Camera intrinsics data:
==============================
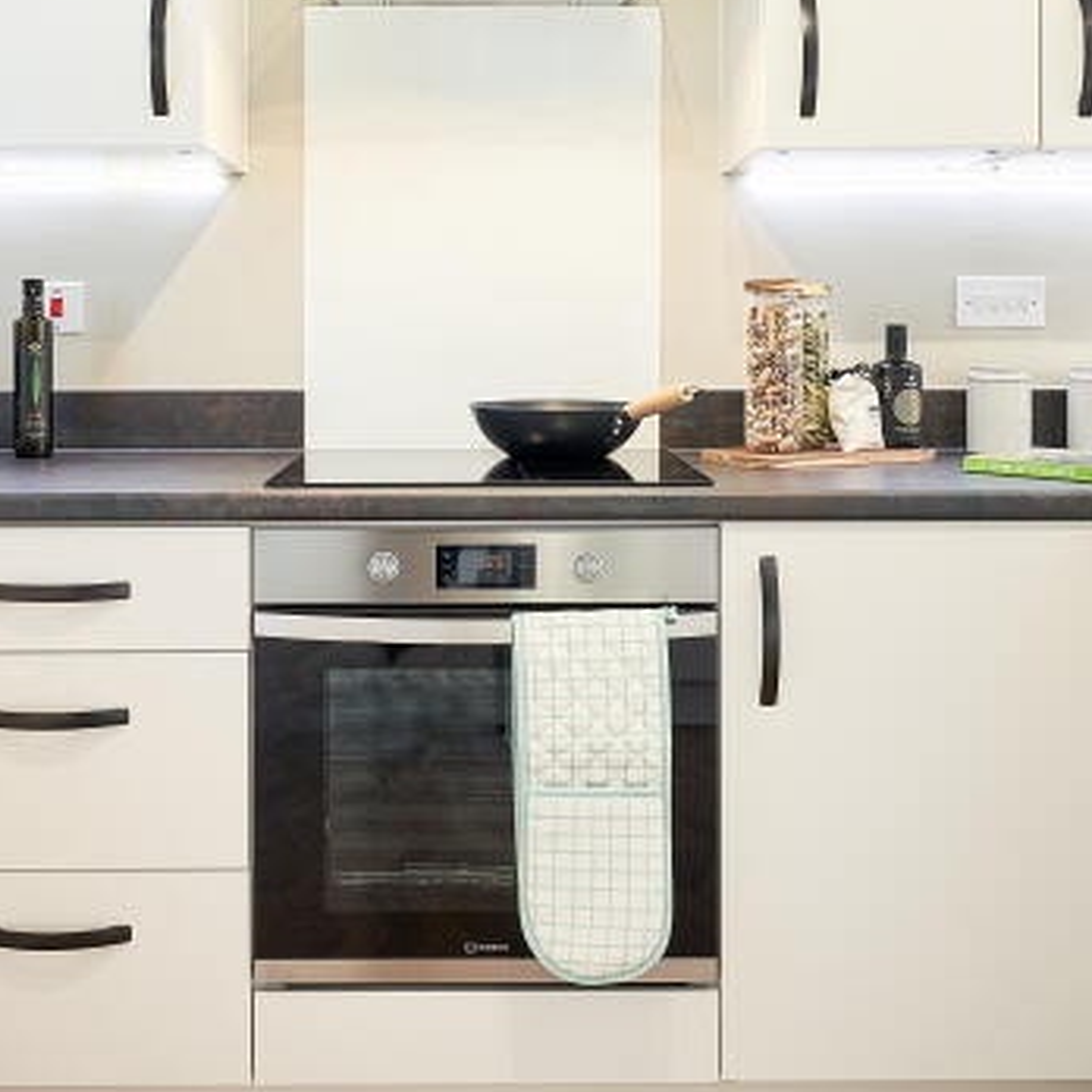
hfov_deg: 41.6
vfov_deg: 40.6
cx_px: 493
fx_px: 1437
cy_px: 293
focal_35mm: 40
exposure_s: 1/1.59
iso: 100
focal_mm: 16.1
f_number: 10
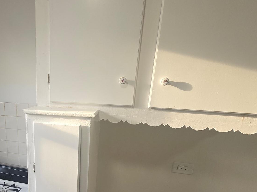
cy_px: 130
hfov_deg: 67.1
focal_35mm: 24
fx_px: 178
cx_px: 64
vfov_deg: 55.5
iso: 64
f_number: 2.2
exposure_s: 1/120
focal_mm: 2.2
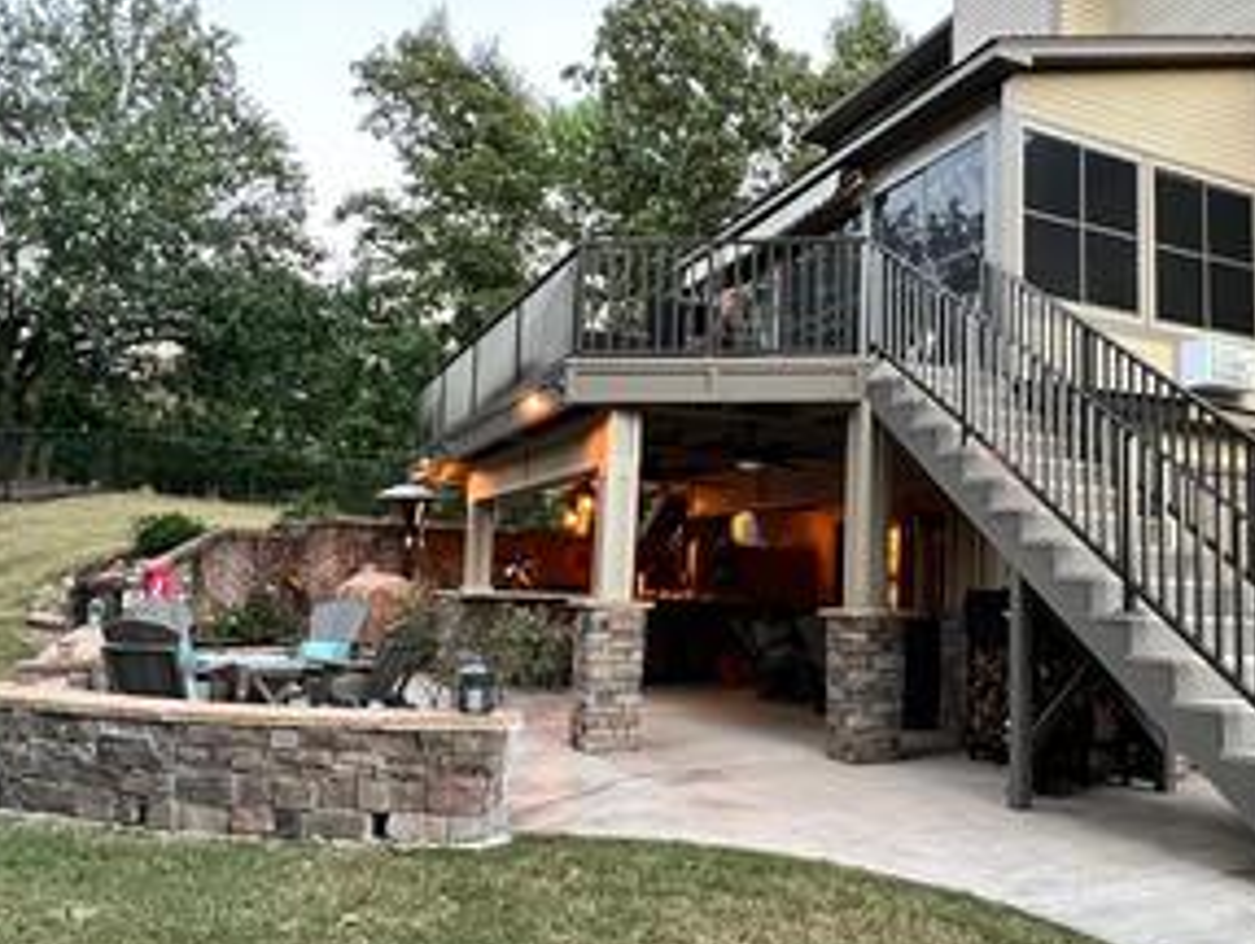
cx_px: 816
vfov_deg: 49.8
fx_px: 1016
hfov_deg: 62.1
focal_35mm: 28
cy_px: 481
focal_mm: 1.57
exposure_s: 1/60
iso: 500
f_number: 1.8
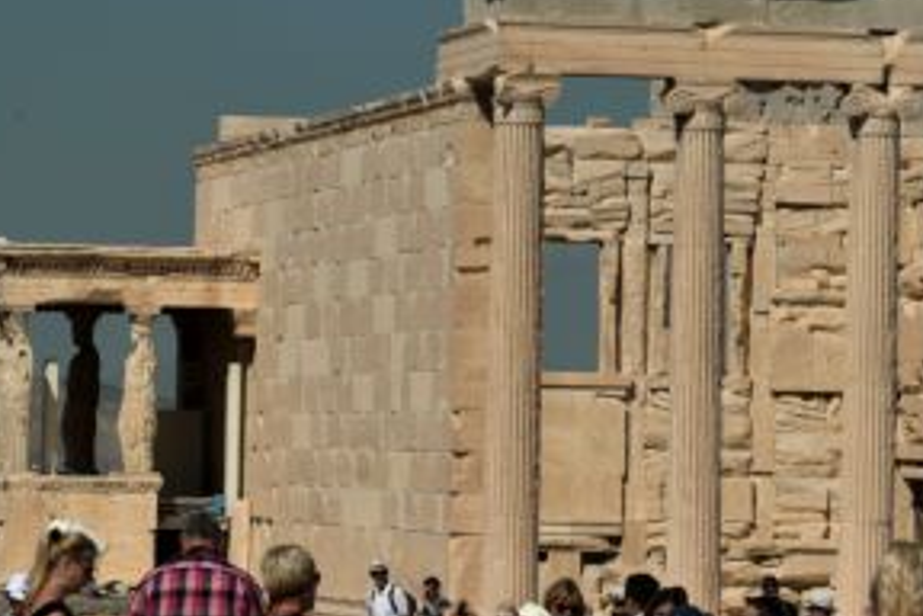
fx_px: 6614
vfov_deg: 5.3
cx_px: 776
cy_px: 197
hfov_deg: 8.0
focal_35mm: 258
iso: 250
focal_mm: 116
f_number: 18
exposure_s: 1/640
==============================
> [Exercise description] Your answer must be exactly the lines from the one with "fx_px: 1016" through the last line of the entries, both included, with no pictures; please add nothing else.

> [Exercise answer]
fx_px: 1016
hfov_deg: 62.1
focal_35mm: 28
cy_px: 481
focal_mm: 1.57
exposure_s: 1/60
iso: 500
f_number: 1.8
fx_px: 6614
vfov_deg: 5.3
cx_px: 776
cy_px: 197
hfov_deg: 8.0
focal_35mm: 258
iso: 250
focal_mm: 116
f_number: 18
exposure_s: 1/640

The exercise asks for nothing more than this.